I've finally scraped some time to finish and release a new version of ijson — 1.0.
- support for YAJL 2
- pure Python parser
- compatibility with Python 2 and Python 3
On this I have already posted in details not that long ago. To summarize, ijson now works with both existing versions of YAJL and also has a Python parser which is probably the fastest among pure Python JSON parsers and works faster than YAJL under PyPy.
One interesting thing missing from that post is the solution to testing all those parsing backends using the same set of tests.

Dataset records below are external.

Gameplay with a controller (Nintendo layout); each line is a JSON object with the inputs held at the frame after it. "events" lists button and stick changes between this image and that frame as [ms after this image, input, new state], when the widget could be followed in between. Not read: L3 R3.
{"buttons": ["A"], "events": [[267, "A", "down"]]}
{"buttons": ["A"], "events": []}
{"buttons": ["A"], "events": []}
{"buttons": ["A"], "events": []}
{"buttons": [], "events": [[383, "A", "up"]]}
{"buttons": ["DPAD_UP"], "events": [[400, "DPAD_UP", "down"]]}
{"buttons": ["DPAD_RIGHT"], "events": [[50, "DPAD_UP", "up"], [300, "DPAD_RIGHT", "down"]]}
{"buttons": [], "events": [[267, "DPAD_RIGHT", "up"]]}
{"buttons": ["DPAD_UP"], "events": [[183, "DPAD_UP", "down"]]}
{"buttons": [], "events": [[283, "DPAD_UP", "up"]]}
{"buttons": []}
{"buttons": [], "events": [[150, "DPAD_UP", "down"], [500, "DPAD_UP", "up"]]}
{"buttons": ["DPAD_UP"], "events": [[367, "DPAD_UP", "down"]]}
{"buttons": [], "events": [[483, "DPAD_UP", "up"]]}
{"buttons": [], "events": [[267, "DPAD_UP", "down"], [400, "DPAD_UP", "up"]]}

I believe we've already past that point when there's no question that all new Python code should work with Python 3. However since I didn't release any of that for a while, this was actually my first encounter with the problem. Having looked at what other guys are doing (namely, requests and Django) I get that the original idea of a one-time code conversion using 2to3.py doesn't work for libraries, you have to support both versions for some time. And from what little I know, it can be done, basically, in two ways:
- sacrifice beauty by having bilingual hybrid code, or
- maintain two variants of the same code base
After pondering for some time about it I figured that I hate the first approach less. Ijson is not particularly big and it's all temporary anyway. I hope in a year or so when most of the Python code would switch and Ubuntu would have Python 3 by default I'll be able to drop 2.x support (and also use the new
yield from in Python 3.3!)
The whole bilinguality patch ended up to be of quite manageable size and consists mostly of bytes/unicode type casting. All the helper functions are neatly collected in a single module compat.py — an approach borrowed from Kenneth Reitz's requests.
The good thing is that the compatibility code doesn't measurably affect performance. However the pure Python parser is a little bit (~ 6%) slower under Python 3 than under Python 2 (which, as I understand, is the usual story).